◆ DATA SECTION:
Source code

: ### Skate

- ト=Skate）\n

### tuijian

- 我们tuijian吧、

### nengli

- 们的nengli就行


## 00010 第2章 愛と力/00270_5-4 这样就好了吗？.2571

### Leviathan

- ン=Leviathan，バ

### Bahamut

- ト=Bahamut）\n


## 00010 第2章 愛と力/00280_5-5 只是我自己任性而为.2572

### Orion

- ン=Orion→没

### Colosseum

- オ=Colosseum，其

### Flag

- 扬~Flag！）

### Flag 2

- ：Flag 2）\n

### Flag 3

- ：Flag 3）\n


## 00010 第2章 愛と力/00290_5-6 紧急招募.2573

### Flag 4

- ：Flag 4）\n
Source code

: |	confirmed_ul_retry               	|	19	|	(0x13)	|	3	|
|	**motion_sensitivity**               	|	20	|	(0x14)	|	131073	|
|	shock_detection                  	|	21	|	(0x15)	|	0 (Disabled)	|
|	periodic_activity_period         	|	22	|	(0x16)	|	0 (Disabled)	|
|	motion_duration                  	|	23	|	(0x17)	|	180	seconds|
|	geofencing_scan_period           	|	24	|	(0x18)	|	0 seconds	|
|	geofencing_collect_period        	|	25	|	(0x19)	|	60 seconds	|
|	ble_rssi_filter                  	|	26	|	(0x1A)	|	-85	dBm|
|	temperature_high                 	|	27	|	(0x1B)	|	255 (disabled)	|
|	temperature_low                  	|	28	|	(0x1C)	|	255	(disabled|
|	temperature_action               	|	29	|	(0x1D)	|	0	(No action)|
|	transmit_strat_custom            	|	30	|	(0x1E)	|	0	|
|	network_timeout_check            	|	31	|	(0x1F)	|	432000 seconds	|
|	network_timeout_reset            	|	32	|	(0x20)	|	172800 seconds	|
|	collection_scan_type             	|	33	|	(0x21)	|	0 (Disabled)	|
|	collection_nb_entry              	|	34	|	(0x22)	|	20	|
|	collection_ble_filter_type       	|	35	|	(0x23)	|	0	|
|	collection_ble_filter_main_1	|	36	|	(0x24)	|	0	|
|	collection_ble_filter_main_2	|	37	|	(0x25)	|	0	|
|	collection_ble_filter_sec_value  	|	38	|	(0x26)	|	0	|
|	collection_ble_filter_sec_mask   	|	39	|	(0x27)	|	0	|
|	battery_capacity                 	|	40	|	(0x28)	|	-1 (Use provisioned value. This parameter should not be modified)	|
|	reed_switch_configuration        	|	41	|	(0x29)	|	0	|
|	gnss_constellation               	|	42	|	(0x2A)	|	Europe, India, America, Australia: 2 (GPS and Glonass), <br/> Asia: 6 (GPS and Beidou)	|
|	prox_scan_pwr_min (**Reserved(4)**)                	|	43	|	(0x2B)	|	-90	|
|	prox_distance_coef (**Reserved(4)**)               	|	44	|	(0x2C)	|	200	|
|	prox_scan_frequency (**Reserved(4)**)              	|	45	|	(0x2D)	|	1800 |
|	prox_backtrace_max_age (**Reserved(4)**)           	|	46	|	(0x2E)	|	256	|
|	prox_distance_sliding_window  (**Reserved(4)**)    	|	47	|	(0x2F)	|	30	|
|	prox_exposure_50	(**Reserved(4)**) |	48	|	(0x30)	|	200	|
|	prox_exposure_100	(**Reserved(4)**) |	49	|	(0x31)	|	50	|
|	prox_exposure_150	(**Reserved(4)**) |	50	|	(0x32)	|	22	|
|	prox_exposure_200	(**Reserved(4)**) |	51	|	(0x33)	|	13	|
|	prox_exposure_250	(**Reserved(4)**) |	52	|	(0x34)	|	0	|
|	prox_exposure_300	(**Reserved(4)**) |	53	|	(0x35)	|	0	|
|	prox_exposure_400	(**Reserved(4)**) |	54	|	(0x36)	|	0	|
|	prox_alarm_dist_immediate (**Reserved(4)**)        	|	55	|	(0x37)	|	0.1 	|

◆ WHAT THE TASK REQUIRES: All of the data is to be written out again, word for word.

◆ WRITTEN SOLUTION:
Source code

: ### Skate

- ト=Skate）\n

### tuijian

- 我们tuijian吧、

### nengli

- 们的nengli就行


## 00010 第2章 愛と力/00270_5-4 这样就好了吗？.2571

### Leviathan

- ン=Leviathan，バ

### Bahamut

- ト=Bahamut）\n


## 00010 第2章 愛と力/00280_5-5 只是我自己任性而为.2572

### Orion

- ン=Orion→没

### Colosseum

- オ=Colosseum，其

### Flag

- 扬~Flag！）

### Flag 2

- ：Flag 2）\n

### Flag 3

- ：Flag 3）\n


## 00010 第2章 愛と力/00290_5-6 紧急招募.2573

### Flag 4

- ：Flag 4）\n
Source code

: |	confirmed_ul_retry               	|	19	|	(0x13)	|	3	|
|	**motion_sensitivity**               	|	20	|	(0x14)	|	131073	|
|	shock_detection                  	|	21	|	(0x15)	|	0 (Disabled)	|
|	periodic_activity_period         	|	22	|	(0x16)	|	0 (Disabled)	|
|	motion_duration                  	|	23	|	(0x17)	|	180	seconds|
|	geofencing_scan_period           	|	24	|	(0x18)	|	0 seconds	|
|	geofencing_collect_period        	|	25	|	(0x19)	|	60 seconds	|
|	ble_rssi_filter                  	|	26	|	(0x1A)	|	-85	dBm|
|	temperature_high                 	|	27	|	(0x1B)	|	255 (disabled)	|
|	temperature_low                  	|	28	|	(0x1C)	|	255	(disabled|
|	temperature_action               	|	29	|	(0x1D)	|	0	(No action)|
|	transmit_strat_custom            	|	30	|	(0x1E)	|	0	|
|	network_timeout_check            	|	31	|	(0x1F)	|	432000 seconds	|
|	network_timeout_reset            	|	32	|	(0x20)	|	172800 seconds	|
|	collection_scan_type             	|	33	|	(0x21)	|	0 (Disabled)	|
|	collection_nb_entry              	|	34	|	(0x22)	|	20	|
|	collection_ble_filter_type       	|	35	|	(0x23)	|	0	|
|	collection_ble_filter_main_1	|	36	|	(0x24)	|	0	|
|	collection_ble_filter_main_2	|	37	|	(0x25)	|	0	|
|	collection_ble_filter_sec_value  	|	38	|	(0x26)	|	0	|
|	collection_ble_filter_sec_mask   	|	39	|	(0x27)	|	0	|
|	battery_capacity                 	|	40	|	(0x28)	|	-1 (Use provisioned value. This parameter should not be modified)	|
|	reed_switch_configuration        	|	41	|	(0x29)	|	0	|
|	gnss_constellation               	|	42	|	(0x2A)	|	Europe, India, America, Australia: 2 (GPS and Glonass), <br/> Asia: 6 (GPS and Beidou)	|
|	prox_scan_pwr_min (**Reserved(4)**)                	|	43	|	(0x2B)	|	-90	|
|	prox_distance_coef (**Reserved(4)**)               	|	44	|	(0x2C)	|	200	|
|	prox_scan_frequency (**Reserved(4)**)              	|	45	|	(0x2D)	|	1800 |
|	prox_backtrace_max_age (**Reserved(4)**)           	|	46	|	(0x2E)	|	256	|
|	prox_distance_sliding_window  (**Reserved(4)**)    	|	47	|	(0x2F)	|	30	|
|	prox_exposure_50	(**Reserved(4)**) |	48	|	(0x30)	|	200	|
|	prox_exposure_100	(**Reserved(4)**) |	49	|	(0x31)	|	50	|
|	prox_exposure_150	(**Reserved(4)**) |	50	|	(0x32)	|	22	|
|	prox_exposure_200	(**Reserved(4)**) |	51	|	(0x33)	|	13	|
|	prox_exposure_250	(**Reserved(4)**) |	52	|	(0x34)	|	0	|
|	prox_exposure_300	(**Reserved(4)**) |	53	|	(0x35)	|	0	|
|	prox_exposure_400	(**Reserved(4)**) |	54	|	(0x36)	|	0	|
|	prox_alarm_dist_immediate (**Reserved(4)**)        	|	55	|	(0x37)	|	0.1 	|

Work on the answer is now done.